### Kutipan Teks
* * *

Dengan demikian, sebagai institusi, pendidikan pada prinsipnya memikul amanah “etika masa depan”. Etika masa depan timbul dan dibentuk oleh kesadaran bahwa setiap anak manusia akan menjalani sisa hidupnya di masa depan bersama-sama dengan makhluk hidup lainnya yang ada di bumi. Hal ini berarti bahwa, di satu pihak, etika masa depan menuntut manusia untuk tidak mengelakkan tanggung jawab atas konsekuensi dari setiap perbautan yang dilakukannya sekarang ini. Sementara itu pihak lain, manusia dituntut untuk mampu mengantisipasi, merumuskan nilai-nilai, dan menetapkan prioritas-prioritas dalam suasana yang tidak pasti agar generasi-generasi mendatang tidak menjadi mangsa dari proses yang semakin tidak terkendali di zaman mereka dikemudian hari (Joesoef, 2001: 198-199).

* * *

### Cuplikan Materi
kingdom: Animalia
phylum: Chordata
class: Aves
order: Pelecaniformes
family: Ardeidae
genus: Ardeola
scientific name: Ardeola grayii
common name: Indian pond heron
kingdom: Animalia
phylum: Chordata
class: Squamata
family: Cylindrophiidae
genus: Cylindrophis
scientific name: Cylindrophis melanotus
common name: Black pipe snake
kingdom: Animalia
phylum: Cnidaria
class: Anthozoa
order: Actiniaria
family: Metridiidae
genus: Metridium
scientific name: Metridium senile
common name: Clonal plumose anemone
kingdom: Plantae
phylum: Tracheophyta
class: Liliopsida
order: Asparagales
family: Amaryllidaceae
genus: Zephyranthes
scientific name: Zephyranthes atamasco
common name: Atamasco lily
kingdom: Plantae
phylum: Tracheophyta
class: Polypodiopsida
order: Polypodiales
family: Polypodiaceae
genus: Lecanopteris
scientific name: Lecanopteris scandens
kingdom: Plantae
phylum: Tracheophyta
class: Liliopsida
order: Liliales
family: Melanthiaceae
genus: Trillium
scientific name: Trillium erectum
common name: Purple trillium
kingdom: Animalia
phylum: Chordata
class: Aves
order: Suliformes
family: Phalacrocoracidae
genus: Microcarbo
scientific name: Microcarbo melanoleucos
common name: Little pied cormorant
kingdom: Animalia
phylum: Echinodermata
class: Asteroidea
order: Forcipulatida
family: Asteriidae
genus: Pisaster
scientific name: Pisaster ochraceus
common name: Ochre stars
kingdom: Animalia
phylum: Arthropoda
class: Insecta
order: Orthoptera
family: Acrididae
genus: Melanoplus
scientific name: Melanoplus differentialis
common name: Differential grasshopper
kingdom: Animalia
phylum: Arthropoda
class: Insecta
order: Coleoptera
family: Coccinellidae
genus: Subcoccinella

* * *

### Tugas
Tolong jawab pertanyaan berikut berdasarkan kutipan teks di atas.
1. Amanah apa yang pada prinsipnya dipikul pendidikan sebagai institusi?
2. Kesadaran apa yang membentuk etika masa depan?
3. Tiga hal apa yang dituntut dari manusia dalam suasana yang tidak pasti?

### Jawaban Tertulis
1. Amanah "etika masa depan".
2. Kesadaran bahwa setiap anak manusia akan menjalani sisa hidupnya di masa depan bersama-sama dengan makhluk hidup lainnya yang ada di bumi.
3. Mengantisipasi, merumuskan nilai-nilai, dan menetapkan prioritas-prioritas.